Limiting the memory usage of the process

Is there a way to limit memory usage when running a script with the python process?

Even though there is no problem with unused memory, it seems the garbage collector only does the bare minimum when the memory usage hits the limit and is clashing with browser + IDE etc.

But the memory actually referenced at any given time is far less than this maximum amount, and it causes delays when I start a high memory usage process and small lags when only then gc seems to start working?

Thanks for your answer

That’s simply not the case. Python will release memory as soon as it doesn’t need it (broadly speaking). I’ve no idea how you’re calculating how much memory is “actually referenced”, but chances are, all that memory really is being used.

That sounds like the exact sorts of issues that running out of RAM does, and has nothing to do with garbage collection.

I look at the memory measured to be allocated to the process in task manager.

It is highly unlikely that the memory is actually needed, instead of just waiting to be gced later, as the script runs through a significant amount of data, vastly exceeding the total capacity of my RAM. In fact, initially I made a mistake where only the smallest unit of data each iteration was not dereferenced, which after billions of iterations eventually caused my laptop to lag permanently, unless I killed the process.

Now the memory spikes to basically the maximum every time, but whenever I open a process requiring a large chunk of memory, the process readily frees it, which apparently causes minor lag, but then runs without a hitch at the lower memory levels (observed through task manager).

There are layers of memory management.

  1. OS windows/linux etc
  2. C runtime memory management
  3. Python runtime memory management

It is often the case that python returned the memory to the C runtime and it cannot return it to the OS.

If it really is an issue of the GC needs running you can run it yourself to check.
Note the GC is only needed to delete python objects that have cyclic references.

import gc
gc.collect()

hm i see. why is that though?
why does the c runtime not return the memory to the system if it is free? so is it cpython’s fault or is it a flaw of the c runtime?

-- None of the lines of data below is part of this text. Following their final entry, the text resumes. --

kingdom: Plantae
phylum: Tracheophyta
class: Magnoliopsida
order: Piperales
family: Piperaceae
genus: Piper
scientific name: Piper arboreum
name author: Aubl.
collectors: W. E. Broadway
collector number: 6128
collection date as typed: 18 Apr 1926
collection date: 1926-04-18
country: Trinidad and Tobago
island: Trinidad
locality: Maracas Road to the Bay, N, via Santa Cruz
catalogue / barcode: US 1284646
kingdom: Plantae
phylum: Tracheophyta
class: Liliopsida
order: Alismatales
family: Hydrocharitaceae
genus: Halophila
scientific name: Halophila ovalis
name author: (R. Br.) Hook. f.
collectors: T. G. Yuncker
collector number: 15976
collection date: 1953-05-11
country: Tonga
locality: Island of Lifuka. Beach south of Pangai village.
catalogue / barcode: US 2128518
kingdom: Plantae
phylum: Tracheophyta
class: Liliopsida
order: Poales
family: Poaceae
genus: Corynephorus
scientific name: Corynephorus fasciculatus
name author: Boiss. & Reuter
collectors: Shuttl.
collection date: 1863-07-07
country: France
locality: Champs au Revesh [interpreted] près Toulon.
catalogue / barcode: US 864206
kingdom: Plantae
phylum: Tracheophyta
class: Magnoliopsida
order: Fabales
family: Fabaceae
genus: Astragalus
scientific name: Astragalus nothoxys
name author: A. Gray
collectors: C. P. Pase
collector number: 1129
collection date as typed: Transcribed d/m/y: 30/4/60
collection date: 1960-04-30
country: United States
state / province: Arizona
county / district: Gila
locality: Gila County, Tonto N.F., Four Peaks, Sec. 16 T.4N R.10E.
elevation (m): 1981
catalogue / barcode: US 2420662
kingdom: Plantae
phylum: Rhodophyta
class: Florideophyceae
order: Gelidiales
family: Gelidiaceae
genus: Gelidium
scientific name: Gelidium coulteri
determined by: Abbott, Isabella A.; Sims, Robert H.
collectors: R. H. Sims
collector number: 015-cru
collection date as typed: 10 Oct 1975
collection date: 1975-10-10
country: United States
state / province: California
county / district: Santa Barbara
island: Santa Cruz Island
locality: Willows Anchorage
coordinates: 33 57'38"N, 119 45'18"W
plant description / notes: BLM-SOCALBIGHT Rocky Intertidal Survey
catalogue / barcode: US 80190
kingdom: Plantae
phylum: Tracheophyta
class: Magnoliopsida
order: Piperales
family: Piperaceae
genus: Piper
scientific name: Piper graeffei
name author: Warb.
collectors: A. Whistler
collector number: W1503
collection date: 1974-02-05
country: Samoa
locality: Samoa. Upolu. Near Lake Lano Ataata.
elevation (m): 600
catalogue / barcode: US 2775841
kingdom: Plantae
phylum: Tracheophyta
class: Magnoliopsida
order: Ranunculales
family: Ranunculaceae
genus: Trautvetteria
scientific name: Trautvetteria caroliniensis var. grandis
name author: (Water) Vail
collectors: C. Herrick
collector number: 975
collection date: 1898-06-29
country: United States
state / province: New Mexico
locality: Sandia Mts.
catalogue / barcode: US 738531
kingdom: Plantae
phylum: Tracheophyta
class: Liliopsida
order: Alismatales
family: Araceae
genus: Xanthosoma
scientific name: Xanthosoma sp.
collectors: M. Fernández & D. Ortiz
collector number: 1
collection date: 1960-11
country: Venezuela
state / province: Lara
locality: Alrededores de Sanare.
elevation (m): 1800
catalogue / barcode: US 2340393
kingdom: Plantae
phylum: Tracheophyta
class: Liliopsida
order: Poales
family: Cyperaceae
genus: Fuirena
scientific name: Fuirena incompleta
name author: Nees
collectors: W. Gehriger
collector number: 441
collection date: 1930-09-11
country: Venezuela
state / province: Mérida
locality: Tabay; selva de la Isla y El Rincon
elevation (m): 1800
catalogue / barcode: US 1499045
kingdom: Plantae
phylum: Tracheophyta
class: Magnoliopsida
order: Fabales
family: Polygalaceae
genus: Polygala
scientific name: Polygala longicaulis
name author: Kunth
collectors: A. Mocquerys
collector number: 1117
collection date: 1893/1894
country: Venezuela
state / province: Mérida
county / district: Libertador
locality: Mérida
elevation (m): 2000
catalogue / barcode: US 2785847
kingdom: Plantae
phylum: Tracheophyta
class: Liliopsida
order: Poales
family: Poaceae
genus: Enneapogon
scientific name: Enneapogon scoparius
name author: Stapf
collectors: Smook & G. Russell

Afaik this is not CPython’s fault, and not even just the “fault” of the C runtime. It’s also related to the OS and hardware.
When you have a low-level memory management layer, it’s easy to see, I think, that immediately giving back memory, doesn’t always make sense. For one you could have performance issues. But you could also cause memory fragmentation. And even if the memory was given back, it might not really be usable by the program (or other programs). It’s not at all trivial to deal with those kind of issues.
“Why?” is always a good question :slight_smile: If you want to know why in more detail, might be best to google search for memory management in modern OS’s.